Results with a fix for false sharing issues in RDataFrame
As @amadio pointed out several times before, RDF has false sharing problems: Filters and Defines, in each thread, read and write different but contiguous elements of std::vector<T>
s.
If the workload of filters and defines is relatively small (as it happens for instance with Filter("AdditionalLepton_pt != -999")
then the false sharing becomes a bottleneck.
With this patch the numbers become, for the original workload:
threads time (s) [speed-up] [%CPU]
1 119.00 [1.00] [99%]
2 67.48 [1.76] [191%]
4 37.40 [3.18] [359%]
8 21.26 [5.60] [652%]
16 12.93 [9.20] [1091%]
32 9.00 [13.22] [1680%]
48 7.88 [15.10] [2097%]
64 7.48 [15.91] [2355%]
Here the false sharing is fixed so CPU usage actually drops a bit as we go back to the ROOT I/O bottleneck.
For the 20x bigger dataset:
threads time (s) [speed-up] [%CPU]
1 2328.16 [1.00] [99%]
2 1271.88 [1.83] [196%]
4 660.75 [3.53] [394%]
8 349.16 [6.67] [778%]
16 182.78 [12.74] [1535%]
32 100.28 [23.21] [3017%]
48 74.34 [31.32] [4432%]
64 61.09 [38.11] [5835%]
Much better!
Conclusions
Please don’t use the opendata benchmarks as an indicator of performance of real-world analysis tasks at high core counts, they were not designed as such and happen to hit a corner of the phase space where ROOT I/O performs pretty badly (at high core counts). However the performance on this benchmarks is simply not indicative of the performance you will get with a realistic workload – unless your workload is really as small as in those benchmarks, in which case you will get total runtimes of O(few seconds), which I guess is totally ok anyway.

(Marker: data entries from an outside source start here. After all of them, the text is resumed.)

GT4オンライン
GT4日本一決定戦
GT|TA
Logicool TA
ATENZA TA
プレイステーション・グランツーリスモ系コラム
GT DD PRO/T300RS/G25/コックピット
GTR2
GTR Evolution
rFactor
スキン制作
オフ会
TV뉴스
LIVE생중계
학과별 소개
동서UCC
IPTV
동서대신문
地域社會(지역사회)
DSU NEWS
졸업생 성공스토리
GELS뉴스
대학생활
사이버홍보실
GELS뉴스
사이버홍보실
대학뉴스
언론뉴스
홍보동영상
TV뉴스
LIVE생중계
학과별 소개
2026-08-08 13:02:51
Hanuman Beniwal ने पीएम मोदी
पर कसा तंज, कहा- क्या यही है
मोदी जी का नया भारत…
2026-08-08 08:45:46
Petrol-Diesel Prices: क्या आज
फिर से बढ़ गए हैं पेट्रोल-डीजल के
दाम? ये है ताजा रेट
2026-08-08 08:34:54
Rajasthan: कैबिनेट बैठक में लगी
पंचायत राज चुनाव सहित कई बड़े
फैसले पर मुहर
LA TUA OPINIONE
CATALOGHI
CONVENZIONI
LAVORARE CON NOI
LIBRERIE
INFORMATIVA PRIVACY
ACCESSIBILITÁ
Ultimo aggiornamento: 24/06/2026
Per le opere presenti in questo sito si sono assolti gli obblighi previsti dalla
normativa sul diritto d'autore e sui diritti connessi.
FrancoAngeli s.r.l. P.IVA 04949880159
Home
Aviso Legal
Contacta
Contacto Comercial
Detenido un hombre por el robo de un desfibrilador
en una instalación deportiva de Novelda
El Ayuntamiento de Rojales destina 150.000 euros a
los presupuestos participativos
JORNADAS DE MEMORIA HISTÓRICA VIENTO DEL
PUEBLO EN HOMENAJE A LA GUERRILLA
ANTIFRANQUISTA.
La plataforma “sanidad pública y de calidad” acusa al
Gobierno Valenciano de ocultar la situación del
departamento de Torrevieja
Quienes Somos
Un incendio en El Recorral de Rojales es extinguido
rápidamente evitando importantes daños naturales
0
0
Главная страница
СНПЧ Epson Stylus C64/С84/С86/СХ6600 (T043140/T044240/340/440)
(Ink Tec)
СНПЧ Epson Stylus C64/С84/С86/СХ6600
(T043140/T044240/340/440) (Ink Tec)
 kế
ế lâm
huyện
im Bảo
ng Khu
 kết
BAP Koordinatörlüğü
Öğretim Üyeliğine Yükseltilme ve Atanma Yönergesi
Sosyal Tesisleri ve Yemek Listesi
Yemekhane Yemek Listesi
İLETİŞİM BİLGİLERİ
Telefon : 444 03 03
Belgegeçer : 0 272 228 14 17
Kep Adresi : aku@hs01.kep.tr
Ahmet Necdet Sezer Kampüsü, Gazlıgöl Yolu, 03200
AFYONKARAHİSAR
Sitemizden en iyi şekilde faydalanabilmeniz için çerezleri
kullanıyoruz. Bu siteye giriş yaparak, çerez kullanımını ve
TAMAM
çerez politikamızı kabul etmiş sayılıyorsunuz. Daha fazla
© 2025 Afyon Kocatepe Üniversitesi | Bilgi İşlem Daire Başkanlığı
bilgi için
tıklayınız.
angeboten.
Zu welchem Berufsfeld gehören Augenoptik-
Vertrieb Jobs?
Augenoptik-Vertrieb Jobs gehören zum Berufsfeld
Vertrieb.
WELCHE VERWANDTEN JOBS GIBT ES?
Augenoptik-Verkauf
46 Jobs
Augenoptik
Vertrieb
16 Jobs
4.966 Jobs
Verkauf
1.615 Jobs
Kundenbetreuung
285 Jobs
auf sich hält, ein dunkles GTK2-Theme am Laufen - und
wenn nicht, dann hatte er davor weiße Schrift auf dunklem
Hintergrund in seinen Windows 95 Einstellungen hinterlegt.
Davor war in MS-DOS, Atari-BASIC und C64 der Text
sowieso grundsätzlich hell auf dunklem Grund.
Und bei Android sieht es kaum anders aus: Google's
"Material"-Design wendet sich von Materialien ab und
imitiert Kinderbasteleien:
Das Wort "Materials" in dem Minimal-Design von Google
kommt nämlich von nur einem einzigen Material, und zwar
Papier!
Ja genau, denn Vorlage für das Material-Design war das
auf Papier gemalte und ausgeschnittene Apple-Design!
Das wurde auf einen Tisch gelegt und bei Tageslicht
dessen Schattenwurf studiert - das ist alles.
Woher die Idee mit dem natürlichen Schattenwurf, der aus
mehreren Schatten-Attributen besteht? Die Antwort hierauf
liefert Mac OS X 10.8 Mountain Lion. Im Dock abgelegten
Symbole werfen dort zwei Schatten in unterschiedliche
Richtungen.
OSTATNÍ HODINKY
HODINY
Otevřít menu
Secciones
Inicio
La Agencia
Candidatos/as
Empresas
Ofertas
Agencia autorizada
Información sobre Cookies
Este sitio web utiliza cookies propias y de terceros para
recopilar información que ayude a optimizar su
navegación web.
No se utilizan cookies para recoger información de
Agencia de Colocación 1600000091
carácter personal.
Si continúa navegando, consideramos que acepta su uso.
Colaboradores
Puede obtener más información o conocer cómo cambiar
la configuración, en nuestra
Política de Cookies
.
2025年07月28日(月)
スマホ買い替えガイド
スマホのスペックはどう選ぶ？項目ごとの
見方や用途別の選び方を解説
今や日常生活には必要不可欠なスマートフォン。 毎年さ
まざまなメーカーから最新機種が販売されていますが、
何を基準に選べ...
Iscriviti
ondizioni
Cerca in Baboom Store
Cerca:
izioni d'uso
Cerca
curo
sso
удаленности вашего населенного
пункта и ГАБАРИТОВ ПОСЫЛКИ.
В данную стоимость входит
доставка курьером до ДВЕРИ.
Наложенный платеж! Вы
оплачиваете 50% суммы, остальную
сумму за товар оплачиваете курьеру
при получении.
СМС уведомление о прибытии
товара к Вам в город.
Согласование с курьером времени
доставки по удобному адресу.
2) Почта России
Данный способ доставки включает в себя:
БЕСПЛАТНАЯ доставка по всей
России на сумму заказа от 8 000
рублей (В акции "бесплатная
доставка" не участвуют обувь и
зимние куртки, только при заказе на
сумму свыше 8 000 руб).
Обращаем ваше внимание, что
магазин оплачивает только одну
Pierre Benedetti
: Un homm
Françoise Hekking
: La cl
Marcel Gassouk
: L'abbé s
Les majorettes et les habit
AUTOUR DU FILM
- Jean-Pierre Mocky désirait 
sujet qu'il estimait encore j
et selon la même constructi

We will upstream the optimized versions of the RDF benchmarks; the root-readspeed
patches are already in, the RDataFrame patches will be merged in master as soon as possible (might need some tweaks to make them prettier). We are now tracking both the version with just-in-time compilation and the fully compiled one for each benchmark as part of rootbench, so I might reply here again in case we introduce performance optimizations that impact them.
Ingo, it would be great if you could check what performance you see for the RDF benchmarks with the RDF patch applied.